**Problem to work on:** Each line from the one that has "correctly executes its" through the end of the entries below must be written out exactly; leave out all other lines.
(Beginning of Data shown)
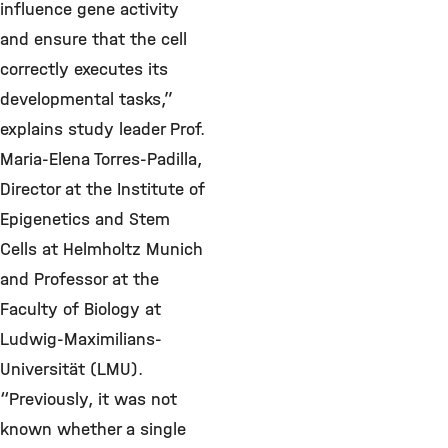
influence gene activity
and ensure that the cell
correctly executes its
developmental tasks,”
explains study leader Prof.
Maria-Elena Torres-Padilla,
Director at the Institute of
Epigenetics and Stem
Cells at Helmholtz Munich
and Professor at the
Faculty of Biology at
Ludwig-Maximilians-
Universität (LMU).
“Previously, it was not
known whether a single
(End of Data shown)
**Your solution:**
correctly executes its
developmental tasks,”
explains study leader Prof.
Maria-Elena Torres-Padilla,
Director at the Institute of
Epigenetics and Stem
Cells at Helmholtz Munich
and Professor at the
Faculty of Biology at
Ludwig-Maximilians-
Universität (LMU).
“Previously, it was not
known whether a single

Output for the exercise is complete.